Bursting out of the wardrobe, she’d squealed with glee and rushed back to the balcony. Most of them we apologetic and listened intently when she’d pleaded for them to follow and see. The doors had been thrown back……………the doors had been thrown back.
“My God in Heaven,” she coughed.
Still weak and wobbly, she turned back and pulled herself to her feet. The wardrobe! She inched closer, reaching out to the door handles, focusing on them, willing herself forward. Grasping them firmly, she threw the doors open, and fell back with a scream, cracking her head against the glass table. It cracked and fell in on her, the largest shard slipping across her exposed neck, decapitating her.
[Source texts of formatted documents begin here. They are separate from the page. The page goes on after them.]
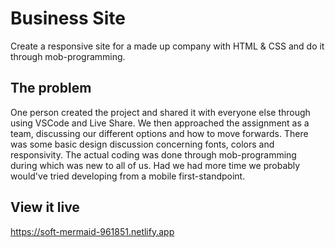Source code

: # Business Site

Create a responsive site for a made up company with HTML & CSS and do it through mob-programming.

## The problem

One person created the project and shared it with everyone else through using VSCode and Live Share.
We then approached the assignment as a team, discussing our different options and how to move forwards.
There was some basic design discussion concerning fonts, colors and responsivity.
The actual coding was done through mob-programming during which was new to all of us.
Had we had more time we probably would've tried developing from a mobile first-standpoint.

## View it live

https://soft-mermaid-961851.netlify.app
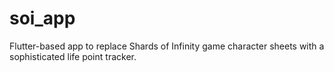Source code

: # soi_app
Flutter-based app to replace Shards of Infinity game character sheets with a sophisticated life point tracker.
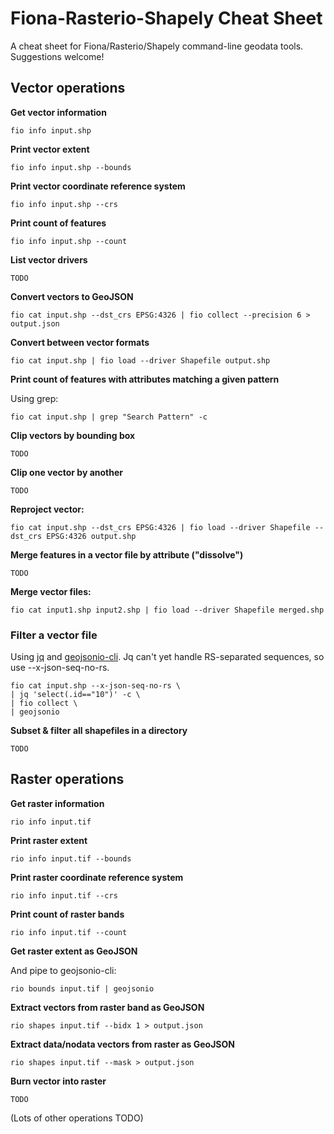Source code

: Fiona-Rasterio-Shapely Cheat Sheet
==================================

A cheat sheet for Fiona/Rasterio/Shapely command-line geodata tools. Suggestions welcome!

Vector operations
---

__Get vector information__

	fio info input.shp

__Print vector extent__

	fio info input.shp --bounds

__Print vector coordinate reference system__

	fio info input.shp --crs
	
__Print count of features__

	fio info input.shp --count
	
__List vector drivers__

	TODO

__Convert vectors to GeoJSON__

	fio cat input.shp --dst_crs EPSG:4326 | fio collect --precision 6 > output.json

__Convert between vector formats__

	fio cat input.shp | fio load --driver Shapefile output.shp

__Print count of features with attributes matching a given pattern__

Using grep:

	fio cat input.shp | grep "Search Pattern" -c

__Clip vectors by bounding box__

	TODO

__Clip one vector by another__

	TODO

__Reproject vector:__

	fio cat input.shp --dst_crs EPSG:4326 | fio load --driver Shapefile --dst_crs EPSG:4326 output.shp
	
__Merge features in a vector file by attribute ("dissolve")__

  	TODO

__Merge vector files:__

  	fio cat input1.shp input2.shp | fio load --driver Shapefile merged.shp

### Filter a vector file

Using [jq](http://stedolan.github.io/jq/) and [geojsonio-cli](https://github.com/mapbox/geojsonio-cli). Jq can't
yet handle RS-separated sequences, so use --x-json-seq-no-rs.

	fio cat input.shp --x-json-seq-no-rs \
	| jq 'select(.id=="10")' -c \
	| fio collect \
	| geojsonio

__Subset & filter all shapefiles in a directory__

  	TODO

Raster operations
---
__Get raster information__

	rio info input.tif

__Print raster extent__

	rio info input.tif --bounds

__Print raster coordinate reference system__

	rio info input.tif --crs
	
__Print count of raster bands__

	rio info input.tif --count

__Get raster extent as GeoJSON__

And pipe to geojsonio-cli:

	rio bounds input.tif | geojsonio

__Extract vectors from raster band as GeoJSON__

	rio shapes input.tif --bidx 1 > output.json

__Extract data/nodata vectors from raster as GeoJSON__

	rio shapes input.tif --mask > output.json
	
__Burn vector into raster__

	TODO

(Lots of other operations TODO)
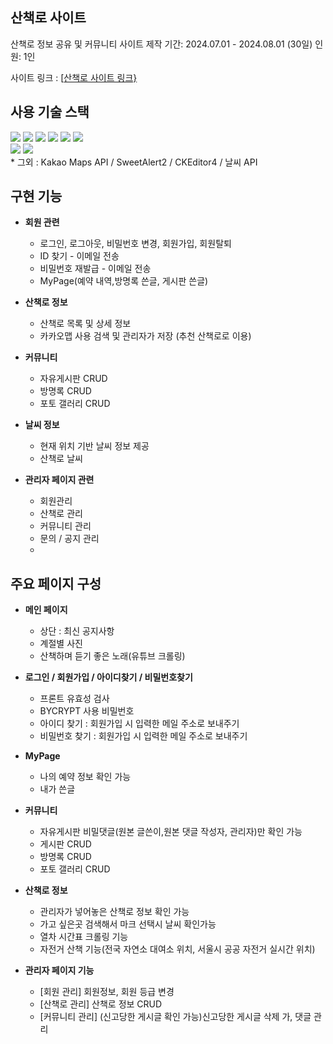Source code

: ## 산책로 사이트

산책로 정보 공유 및 커뮤니티 사이트 
제작 기간: 2024.07.01 - 2024.08.01 (30일)
인원: 1인

사이트 링크 : [[산책로 사이트 링크}](http://49.142.157.251:9090/)

## 사용 기술 스택

<div>
  <img src="https://img.shields.io/badge/java-007396?style=for-the-badge&logo=OpenJDK&logoColor=white">
  <img src="https://img.shields.io/badge/Spring-6DB33F?style=for-the-badge&logo=Spring&logoColor=white">
  <img src="https://img.shields.io/badge/MySQL-4479A1?style=for-the-badge&logo=MySQL&logoColor=white">
  <img src="https://img.shields.io/badge/CSS-1572B6?style=for-the-badge&logo=CSS&logoColor=white">
  <img src="https://img.shields.io/badge/HTML-E34F26?style=for-the-badge&logo=HTML&logoColor=white">
  <img src="https://img.shields.io/badge/JavaScript-F7DF1E?style=for-the-badge&logo=JavaScript&logoColor=white">
</div>
<div>
  <img src="https://img.shields.io/badge/Selenium-43B02A?style=for-the-badge&logo=Selenium&logoColor=white">
   <img src="https://img.shields.io/badge/CKEditor4-E34F26?style=for-the-badge&logo=CKEditor4&logoColor=white">
</div>
* 그외 : Kakao Maps API / SweetAlert2 / CKEditor4 / 날씨 API

## 구현 기능

* **회원 관련**
   * 로그인, 로그아웃, 비밀번호 변경, 회원가입, 회원탈퇴
   * ID 찾기 - 이메일 전송
   * 비밀번호 재발급 - 이메일 전송
   * MyPage(예약 내역,방명록 쓴글, 게시판 쓴글)

* **산책로 정보**
   * 산책로 목록 및 상세 정보
   * 카카오맵 사용 검색 및 관리자가 저장 (추천 산책로로 이용)

* **커뮤니티**
   * 자유게시판 CRUD
   * 방명록 CRUD
   * 포토 갤러리 CRUD

* **날씨 정보**
   * 현재 위치 기반 날씨 정보 제공
   * 산책로 날씨

* **관리자 페이지 관련**
   * 회원관리
   * 산책로 관리
   * 커뮤니티 관리
   * 문의 / 공지 관리
   * 

## 주요 페이지 구성

* **메인 페이지**
   * 상단 : 최신 공지사항 
   * 계절별 사진 
   * 산책하며 듣기 좋은 노래(유튜브 크롤링)

* **로그인 / 회원가입 / 아이디찾기 / 비밀번호찾기**
   * 프론트 유효성 검사
   * BYCRYPT 사용 비밀번호
   * 아이디 찾기 : 회원가입 시 입력한 메일 주소로 보내주기
   * 비밀번호 찾기 : 회원가입 시 입력한 메일 주소로 보내주기

* **MyPage**
   * 나의 예약 정보 확인 가능 
   * 내가 쓴글

* **커뮤니티**
   * 자유게시판 비밀댓글(원본 글쓴이,원본 댓글 작성자, 관리자)만 확인 가능
   * 게시판 CRUD 
   * 방명록 CRUD
   * 포토 갤러리 CRUD

* **산책로 정보**
   * 관리자가 넣어놓은 산책로 정보 확인 가능
   * 가고 싶은곳 검색해서 마크 선택시 날씨 확인가능
   * 열차 시간표 크롤링 기능
   * 자전거 산책 기능(전국 자연소 대여소 위치, 서울시 공공 자전거 실시간 위치)

* **관리자 페이지 기능**
   * [회원 관리] 회원정보, 회원 등급 변경
   * [산책로 관리] 산책로 정보 CRUD
   * [커뮤니티 관리] (신고당한 게시글 확인 가능)신고당한 게시글 삭제 가, 댓글 관리
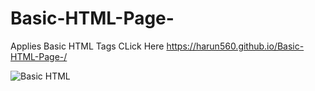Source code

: # Basic-HTML-Page-

Applies Basic HTML Tags 
CLick Here  https://harun560.github.io/Basic-HTML-Page-/





![Basic HTML ](https://user-images.githubusercontent.com/24972915/184315877-f1ebfc87-2906-4fc0-a1f9-9b9e484eafc0.png)
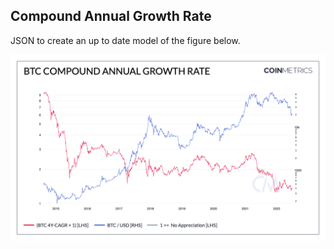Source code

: ## Compound Annual Growth Rate

JSON to create an up to date model of the figure below. 

![Growth Rate](./BTC_Compound_Annual_Growth_Rate.png)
She died without a sound, her blood spilling out onto the cool blue ocean below, slowly drifting across the waves and mingling with the blood still dripping out of the wardrobe, the bodies piled within.
A single sheet of paper drifted aimlessly on the incoming morning breeze, slipping off the edge of the bed and catching in the sticky red mess on the floor. “Come one and all,” it read, “to see the famous Violetta and the Amazing Cirque de Soleil tonight at the Chateau de Loire.”